A new four-part documentary, premiering on TV One on January 22, aims to strike a middle ground, and bring the two sides into conversation with each other. Fittingly called Two Sides, the series follows four tragic instances of death as a result of the actions of law enforcement–the killings of Eric Garner, Ezell Ford, John Crawford, and Sandra Bland. Julius Tennon and Lemuel Plummer of JuVee Productions and L. Plummer Media, respectively, produced the series; both of their companies have a special focus on telling stories from the black community. Viola Davis, whom Tennon is married to, also produced and narrated the series. Commentary from activists like Al Sharpton and politicians like Maxine Waters intermingles with the perspectives of various law enforcement officials and attorneys.
Each episode takes an hour to dive into the events surrounding each case. In the Garner episode, the first in the series, we see body-cam footage of his interaction with the police on Bay Street in Staten Island; we see an officer put Garner in the chokehold that eventually deprives him of breath. His mother, sister, and partner recount where they were that day and how they learned of Garner’s death; law enforcement officers describe the context of Mayor Bill de Blasio’s crackdown on illegal cigarette sales, which they believed Garner to be doing in front of a local beauty shop.
For its balanced approach to the different perspectives–the law enforcement and Black Lives Matter representatives are given equal on-screen time–Two Sides is provocative, and deliberately so, Plummer tells Fast Company. “Most of the time, when you hear these stories or see these cases on TV, it’s coming from a biased approach,” he says. “We wanted to give everyone an opportunity to share their sides.”
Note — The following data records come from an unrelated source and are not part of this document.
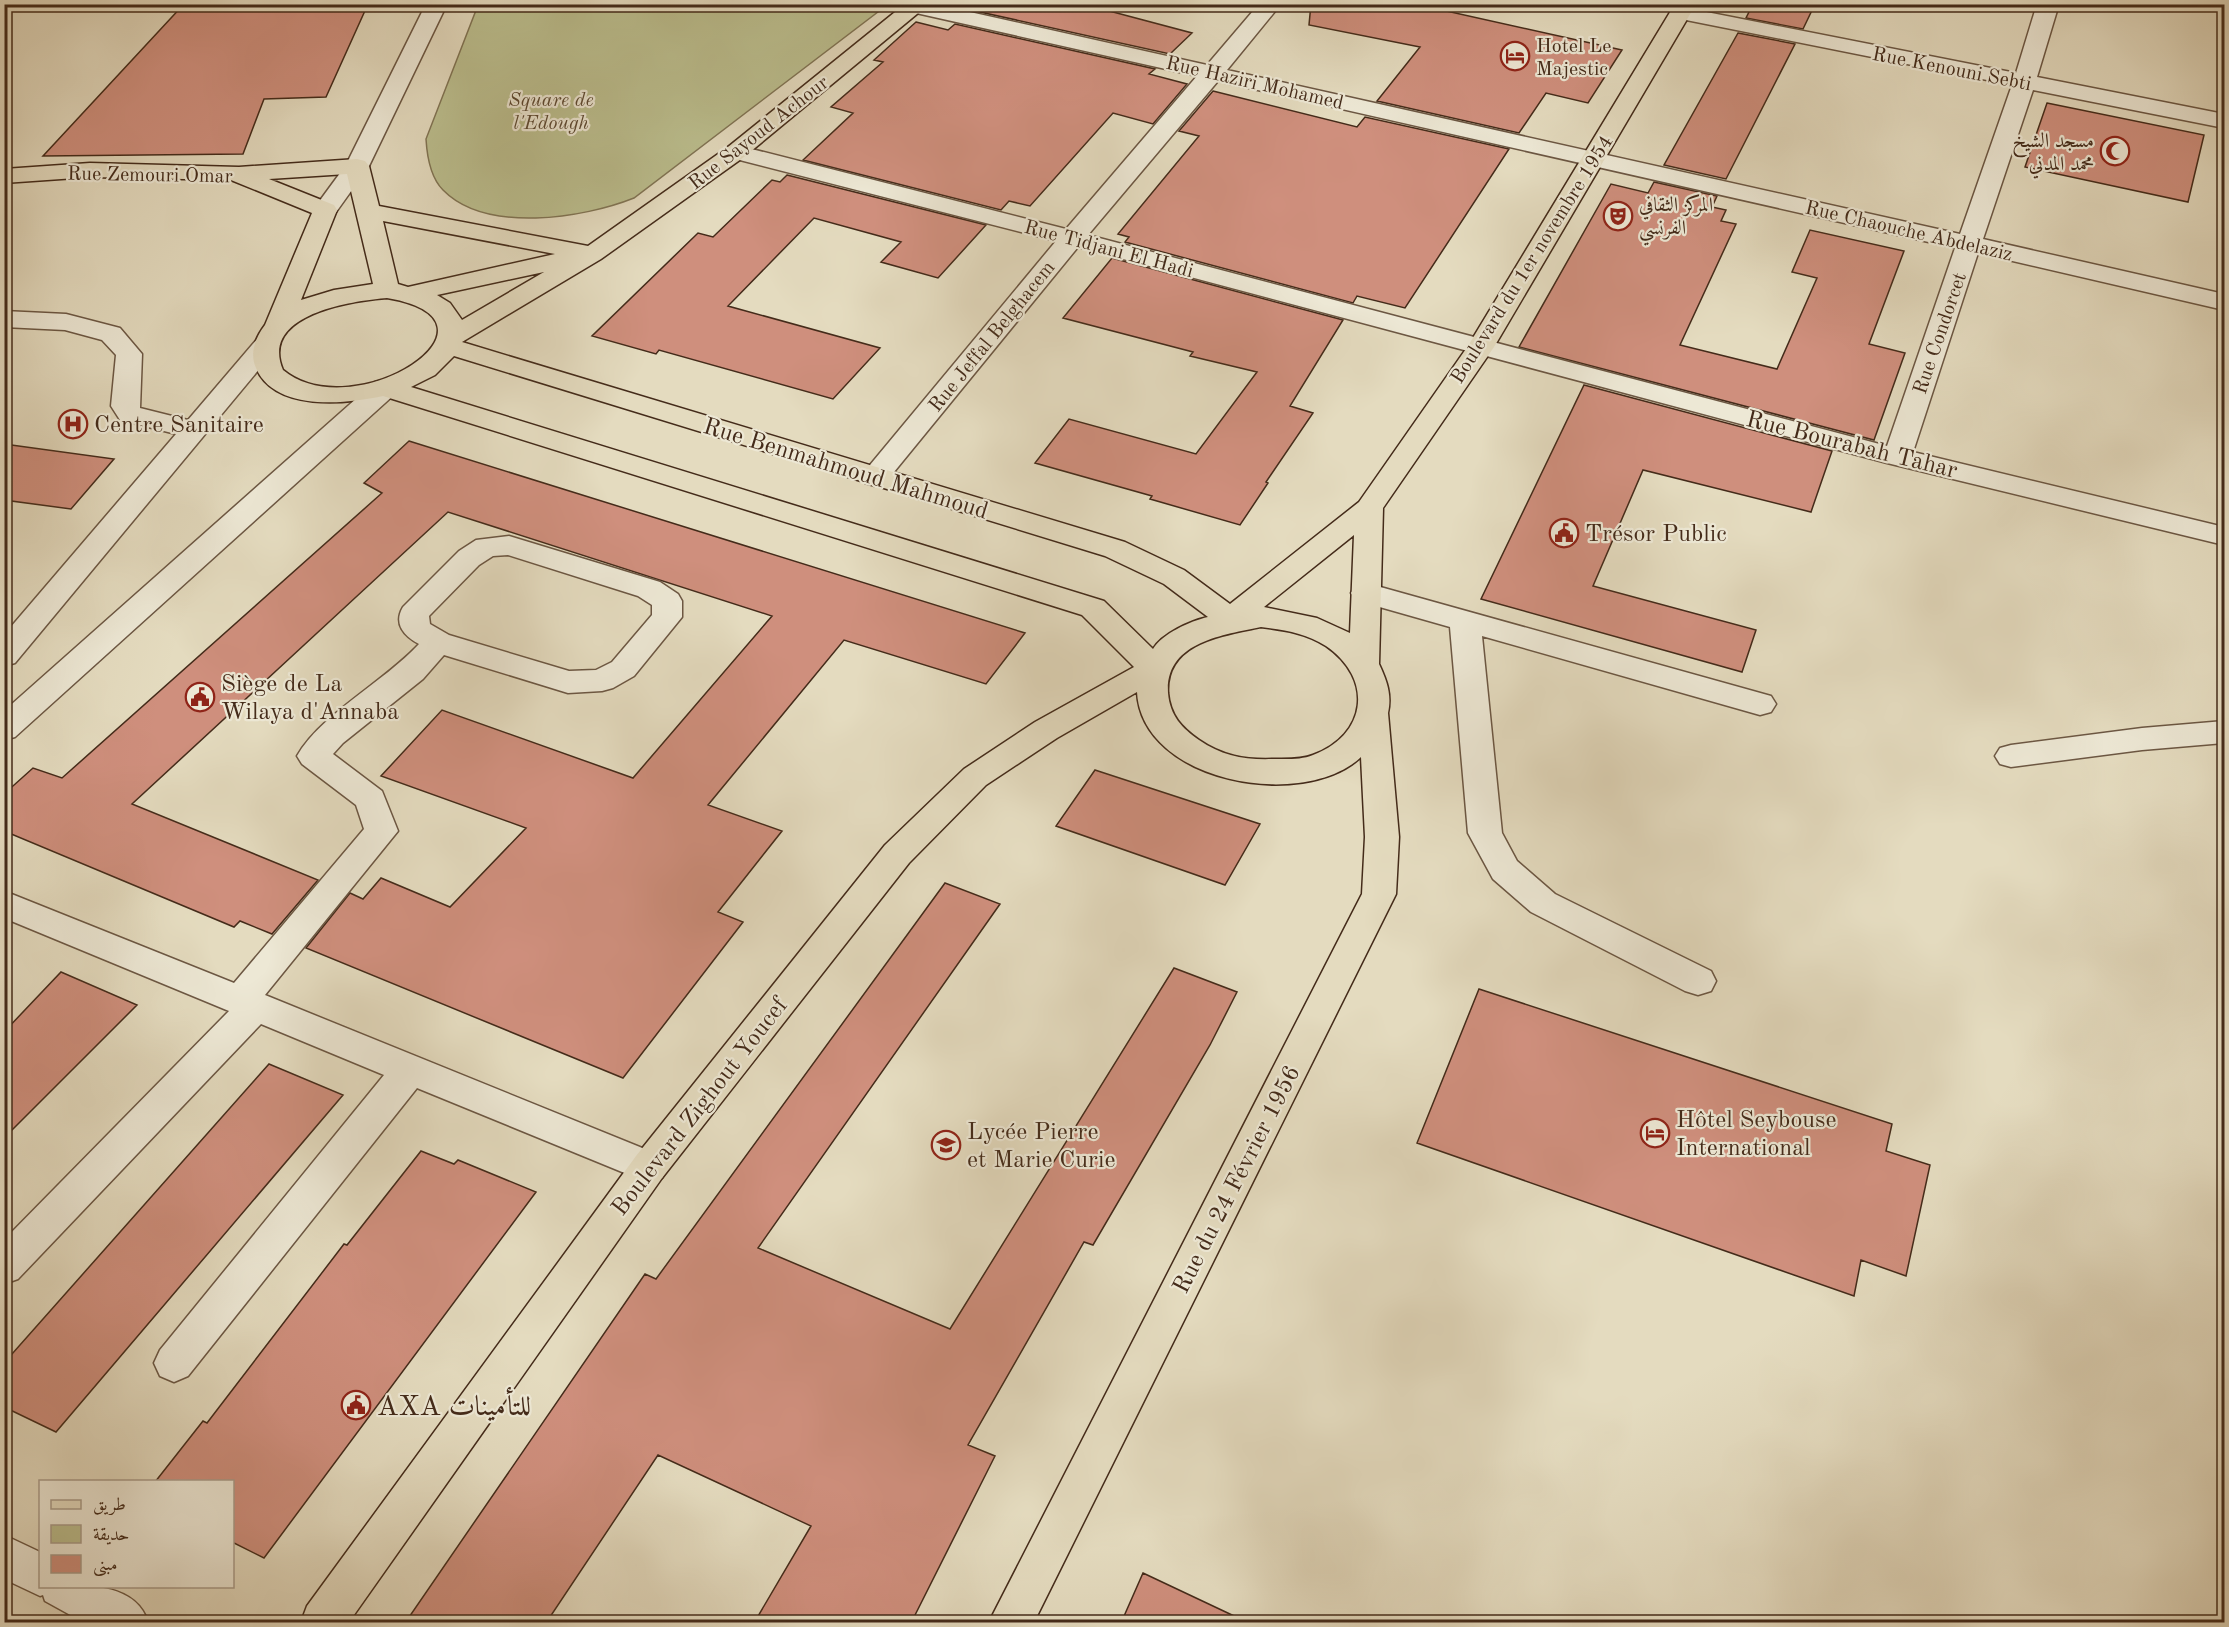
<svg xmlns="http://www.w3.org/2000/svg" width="2229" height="1627" font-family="'Old Standard TT',Amiri,serif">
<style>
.green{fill:#bbbe8e;stroke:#807454;stroke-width:1.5}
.building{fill:#cf8f7d;stroke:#442b1a;stroke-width:1.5}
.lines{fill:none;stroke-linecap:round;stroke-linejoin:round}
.minor-casing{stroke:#6c5743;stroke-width:3}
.major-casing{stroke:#442b1a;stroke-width:3}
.minor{fill:#ede8d5;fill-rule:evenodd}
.major{fill:#e4dbbf;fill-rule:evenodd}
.labels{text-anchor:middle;stroke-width:4.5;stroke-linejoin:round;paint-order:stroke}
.far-poi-label{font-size:20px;fill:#442b1a;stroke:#ede8d5;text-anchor:start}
.far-street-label{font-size:20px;fill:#442b1a;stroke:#ede8d5}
.far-park-label{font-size:20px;font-style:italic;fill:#5c4831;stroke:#ede8d5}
.poi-label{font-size:24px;fill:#442b1a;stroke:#ede8d5;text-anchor:start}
.street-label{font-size:24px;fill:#442b1a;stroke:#ede8d5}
.near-poi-label{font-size:28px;fill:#442b1a;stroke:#ede8d5;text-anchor:start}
</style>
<rect width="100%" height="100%" fill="#e4dbbf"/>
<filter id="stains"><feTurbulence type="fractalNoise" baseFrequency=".00333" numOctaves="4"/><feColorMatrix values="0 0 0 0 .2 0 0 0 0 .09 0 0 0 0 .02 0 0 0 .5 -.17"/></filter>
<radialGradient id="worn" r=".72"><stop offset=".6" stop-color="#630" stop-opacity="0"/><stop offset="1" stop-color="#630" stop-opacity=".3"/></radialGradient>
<!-- green -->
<path class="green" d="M478,5V4L887,5L634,198C584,218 486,234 443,190C430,177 427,156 426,139Z"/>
<!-- building -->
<path class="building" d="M184,4H368L326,97L264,99L243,154L43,156Z
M978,4H1083L1192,33L1170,54L971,10Z
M1311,4H1415L1622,50L1588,103L1546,93L1519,133L1377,101L1420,47L1309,25Z
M1753,4H1815L1803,29L1746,18Z
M916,22L948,30L955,24L1155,69L1149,74L1187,84L1153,124L1113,113L1030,206L1009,201L1001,210L803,160L853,113L831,107L883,62L874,60Z
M1738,33L1795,44L1726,179L1664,165Z
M1213,91L1357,127L1365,117L1509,149L1405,308L1357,296L1353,303L1125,242L1129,237L1118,234L1199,136L1179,131Z
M2047,103L2204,135L2188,202L2025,167Z
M787,175L986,225L938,278L881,262L901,242L814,218L728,306L880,348L833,399L659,350L656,354L592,336L698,233L713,237L772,180L780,182Z
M1654,182L1717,196L1712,207L1726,210L1721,221L1736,224L1680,345L1777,369L1817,278L1792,272L1810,230L1904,251L1869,344L1905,353L1874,440L1519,347L1611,184L1648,193Z
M1112,258L1343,320L1290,406L1313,413L1266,482L1268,483L1240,525L1150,499L1152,496L1035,463L1069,419L1196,454L1257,372L1190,356L1193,352L1063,318Z
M1584,385L1832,451L1811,512L1643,470L1593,586L1756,630L1742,672L1481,599Z
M409,441L1025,633L986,684L844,640L708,805L782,831L718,912L743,922L623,1078L306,948L350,893L363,899L381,878L450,907L526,828L381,776L442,710L633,778L772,616L448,512L132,804L318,880L272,934L240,921L234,927L4,831V794L33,768L62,778L382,493L364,483Z
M4,444L114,459L71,509L4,500Z
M1095,770L1260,824L1225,885L1056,826Z
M945,883L1000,904L758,1248L950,1329L1174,968L1237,992L1210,1045L1093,1245L1084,1242L968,1445L995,1456L911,1623H754L811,1526L658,1455L546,1623H405L645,1274L656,1279Z
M61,972L137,1005L4,1138V1032Z
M1479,989L1892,1124L1886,1151L1930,1165L1906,1276L1861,1260L1854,1296L1417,1143Z
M269,1064L343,1095L56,1432L4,1407V1363Z
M421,1151L454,1164L458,1160L536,1192L264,1558L232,1542V1482H155L203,1421L207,1423L344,1244L347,1245Z
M1143,1573L1249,1623H1121Z"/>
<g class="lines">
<!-- minor casing -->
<g class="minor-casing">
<path id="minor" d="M426,4H447L369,166L334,215L325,217L316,215L313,210L346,165Z
M907,4H934L1207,65L1259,4H1281L1227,70L1960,234L2012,85L1681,19L1673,18L1670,13L1673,8L1681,7L2016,73L2037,4H2059L2037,77L2224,114V128L2033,90L1983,239L2224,294V310L1978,253L1913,452L2224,527V545L1887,463L1078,247L885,483L875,486L865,483L861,477L865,471L1056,241L728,157L724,152L728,147L736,145L1066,229L1197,76L916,13L908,12L905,7ZM1218,81L1955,248L1887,446L1088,235Z
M4,311L66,314L120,328L142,354L140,408L188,420L258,338L267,336L276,338L280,344L15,663L4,666V635L176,434L120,420L111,406L116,355L102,340L65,330L4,327Z
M385,380L395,382L398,388L395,394L15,737L4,740V711L375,382Z
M509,536L660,582L678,594L682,601V617L634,676L613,688L602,691L568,693L444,655L423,679L343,743L333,754L382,791L398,831L265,995L662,1156L668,1167L662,1178L649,1183L417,1088L188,1376L174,1382L160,1376L154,1363L160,1350L384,1075L261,1024L18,1279L4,1284V1240L229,1011L4,918V891L234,983L364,829L356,805L302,764L297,756C321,714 384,682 419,644C404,636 393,624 403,607L459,551L476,540ZM508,555L638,596L652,605V615L612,662L596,670L569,671L449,635L430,624L429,616L479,565L493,556Z
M1366,583L1771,696L1776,704L1771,712L1760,715L1482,636L1502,833L1517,861L1555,894L1711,971L1716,981L1711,991L1698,995L1685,991L1531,912L1493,879L1468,833L1450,627L1355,600L1351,593L1355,586Z
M2224,721V743L2142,750L2011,767L2000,764L1995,756L2000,748L2011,745L2142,728Z
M4,1535L40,1552V1586C77,1586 134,1579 148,1622H83L45,1601L43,1595L40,1596L4,1579Z"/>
</g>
<!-- major casing -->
<g class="major-casing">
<path id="major" d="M905,4H929L744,157L601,259L462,342L1125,542L1184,570L1230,604L1359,502L1468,346L1675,4H1696L1494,347L1383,508L1379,664C1387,681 1392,695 1388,713L1399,837L1396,894L1034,1622H989L1362,894L1365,837L1361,757C1304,811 1142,783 1137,692L1057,738L986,785L909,863L662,1178L349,1622H301L307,1606L636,1156L885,845L964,769L1035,722L1134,667L1082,615L383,396C346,404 275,412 256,368C249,353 256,337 265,325L312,213L231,180L90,177L4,183V169L90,163L239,167L357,159L365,161L369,166L379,206L588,246L728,147ZM347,174L373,284L334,290L301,300L337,210L334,205L269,179ZM383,221L555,254L408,287L398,284ZM544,272L462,320L450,303L437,295ZM387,298C522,321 354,429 283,370C259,314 352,301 387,298ZM454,356L1105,556L1164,584L1208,617C1190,621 1162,634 1153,649L1104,601L411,387L435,375ZM1354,535L1350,633L1317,618L1264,607ZM1261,627C1284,630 1306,633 1326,646C1374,679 1367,735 1313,755C1301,760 1286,759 1273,759C1245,760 1222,756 1199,740C1182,728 1170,716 1168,693C1165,642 1223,635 1261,627Z"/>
</g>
<!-- minor -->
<use href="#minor" class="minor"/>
<!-- major -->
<use href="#major" class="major"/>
</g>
<!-- icons -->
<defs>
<g id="hotel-ring" transform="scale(1.5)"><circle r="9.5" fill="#ede8d5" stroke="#8f2418" stroke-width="1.5"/><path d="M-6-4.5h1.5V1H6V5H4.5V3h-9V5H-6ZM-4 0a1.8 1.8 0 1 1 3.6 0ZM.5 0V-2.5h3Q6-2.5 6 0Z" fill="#8f2418"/></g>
<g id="mosque-ring" transform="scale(1.5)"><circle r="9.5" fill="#ede8d5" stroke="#8f2418" stroke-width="1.5"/><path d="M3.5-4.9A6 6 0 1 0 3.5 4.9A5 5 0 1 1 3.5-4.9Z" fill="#8f2418"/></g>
<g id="theatre-ring" transform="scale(1.5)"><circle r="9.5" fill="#ede8d5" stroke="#8f2418" stroke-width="1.5"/><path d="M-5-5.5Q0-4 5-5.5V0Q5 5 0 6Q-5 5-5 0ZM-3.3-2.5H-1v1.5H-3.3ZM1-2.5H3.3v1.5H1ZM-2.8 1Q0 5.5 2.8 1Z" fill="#8f2418"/></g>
<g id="hospital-ring" transform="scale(1.5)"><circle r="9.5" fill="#ede8d5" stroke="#8f2418" stroke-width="1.5"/><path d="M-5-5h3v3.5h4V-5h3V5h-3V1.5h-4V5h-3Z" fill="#8f2418"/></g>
<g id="civic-ring" transform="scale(1.5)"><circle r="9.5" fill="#ede8d5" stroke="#8f2418" stroke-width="1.5"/><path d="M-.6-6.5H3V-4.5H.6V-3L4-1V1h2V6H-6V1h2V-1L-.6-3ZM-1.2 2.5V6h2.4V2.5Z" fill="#8f2418"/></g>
<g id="school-ring" transform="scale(1.5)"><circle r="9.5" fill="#ede8d5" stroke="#8f2418" stroke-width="1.5"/><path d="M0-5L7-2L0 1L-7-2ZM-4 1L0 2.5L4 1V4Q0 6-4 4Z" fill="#8f2418"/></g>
</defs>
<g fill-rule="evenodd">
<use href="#hotel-ring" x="1515" y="56"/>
<use href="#mosque-ring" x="2115" y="151"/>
<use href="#theatre-ring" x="1618" y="216"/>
<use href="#hospital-ring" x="73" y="424"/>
<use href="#civic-ring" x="1564" y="533"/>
<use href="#civic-ring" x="200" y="697"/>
<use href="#hotel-ring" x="1655" y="1133"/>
<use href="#school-ring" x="946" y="1145"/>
<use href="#civic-ring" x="356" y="1405"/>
</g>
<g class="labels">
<!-- far-poi labels -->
<g class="far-poi-label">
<text x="1536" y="52">Hotel Le<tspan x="1536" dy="23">Majestic</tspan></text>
<text x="2094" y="147" text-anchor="end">مسجد الشيخ<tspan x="2094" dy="23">محمد المدني</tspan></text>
<text x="1639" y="211">المركز الثقافي<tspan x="1639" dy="23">الفرنسي</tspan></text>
</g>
<!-- far-street labels -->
<g class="far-street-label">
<text transform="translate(1952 68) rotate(11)" y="7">Rue Kenouni Sebti</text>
<text transform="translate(1255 82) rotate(13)" y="7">Rue Haziri Mohamed</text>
<text transform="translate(758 132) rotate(-38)" y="7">Rue Sayoud Achour</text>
<text transform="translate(150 174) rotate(1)" y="7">Rue Zemouri Omar</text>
<text transform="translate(1909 230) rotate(13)" y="7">Rue Chaouche Abdelaziz</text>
<text transform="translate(1109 248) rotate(15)" y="7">Rue Tidjani El Hadi</text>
<text transform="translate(1531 259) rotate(-58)" y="7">Boulevard du 1er novembre 1954</text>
<text transform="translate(1939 333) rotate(-71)" y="7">Rue Condorcet</text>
<text transform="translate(991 336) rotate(-51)" y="7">Rue Jeffal Belghacem</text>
</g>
<!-- far-park labels -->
<g class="far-park-label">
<text x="551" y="106">Square de<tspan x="551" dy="23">l'Edough</tspan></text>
</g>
<!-- poi labels -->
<g class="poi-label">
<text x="94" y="432">Centre Sanitaire</text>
<text x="1585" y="541">Trésor Public</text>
<text x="221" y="691">Siège de La<tspan x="221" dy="28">Wilaya d'Annaba</tspan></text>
<text x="1676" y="1127">Hôtel Seybouse<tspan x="1676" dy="28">International</tspan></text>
<text x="967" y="1139">Lycée Pierre<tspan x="967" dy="28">et Marie Curie</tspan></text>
</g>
<!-- street labels -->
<g class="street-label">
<text transform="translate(1852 444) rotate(14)" y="8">Rue Bourabah Tahar</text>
<text transform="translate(846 468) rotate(17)" y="8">Rue Benmahmoud Mahmoud</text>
<text transform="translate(699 1106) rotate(-52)" y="8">Boulevard Zighout Youcef</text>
<text transform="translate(1236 1179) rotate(-63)" y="8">Rue du 24 Février 1956</text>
</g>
<!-- near-poi labels -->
<g class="near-poi-label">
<text x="377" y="1415">AXA للتأمينات</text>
</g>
</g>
<!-- margin -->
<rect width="2229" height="1627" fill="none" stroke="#e4dbbf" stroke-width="24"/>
<rect x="6" y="6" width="2217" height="1615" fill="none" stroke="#442b1a" stroke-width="3"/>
<rect x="12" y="12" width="2205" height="1603" fill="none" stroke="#442b1a" stroke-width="1.5"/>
<!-- legend -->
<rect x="39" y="1480" width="195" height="108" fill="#ede8d5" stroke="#a99c8a" stroke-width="1.5"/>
<rect x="51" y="1500" width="30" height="9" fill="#e4dbbf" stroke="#a99c8a" stroke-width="1.5"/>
<text x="93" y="1510" font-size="18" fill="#442b1a">طريق</text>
<rect x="51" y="1525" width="30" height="18" fill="#bbbe8e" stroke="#a99c8a" stroke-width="1.5"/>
<text x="93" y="1540" font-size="18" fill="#442b1a">حديقة</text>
<rect x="51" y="1555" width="30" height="18" fill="#cf8f7d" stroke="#a99c8a" stroke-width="1.5"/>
<text x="93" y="1570" font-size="18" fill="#442b1a">مبنى</text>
<rect width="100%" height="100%" filter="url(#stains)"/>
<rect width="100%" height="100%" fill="url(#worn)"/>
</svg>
The reason for this approach, Plummer says, is that in the years since 2014, when Garner, Ford, and Crawford lost their lives, there’s been very little change in the conversation and very little progress in the realm of police-community interactions. In 2017, 987 people were killed by the police–24 more than the previous year. “We know there are bad cops out there,” Tennon says. “But by showing all perspectives on the issue, we wanted to have a conversation around: What can we do to change these things?” Understanding law enforcement’s processes, the points at which decisions are made and in response to what governmental or intra-agency pressures, will give community members another lens through which to view the reforms they’re pushing for.
Which is not to say the response to Two Sides has been unilaterally positive. At a premiere event the week before the release, “there was a lot of emotion,” Tennon says. “There have been very few officer convictions in these cases, and we know that that rubs our community the wrong way.” But confronting that emotion and frustration, he hopes, can galvanize viewers to look at the issue with fresh eyes, and renew calls for police reform, more community-led safety initiatives and especially, voting for elected officials, a topic around which Tennon says there was a lively conversation at the premiere event. “What we hope people take away is that we have to keep working in our own communities to push for the reforms and vote for the elected officials we want to represent us. Change comes slow, but we eventually want to see that change.”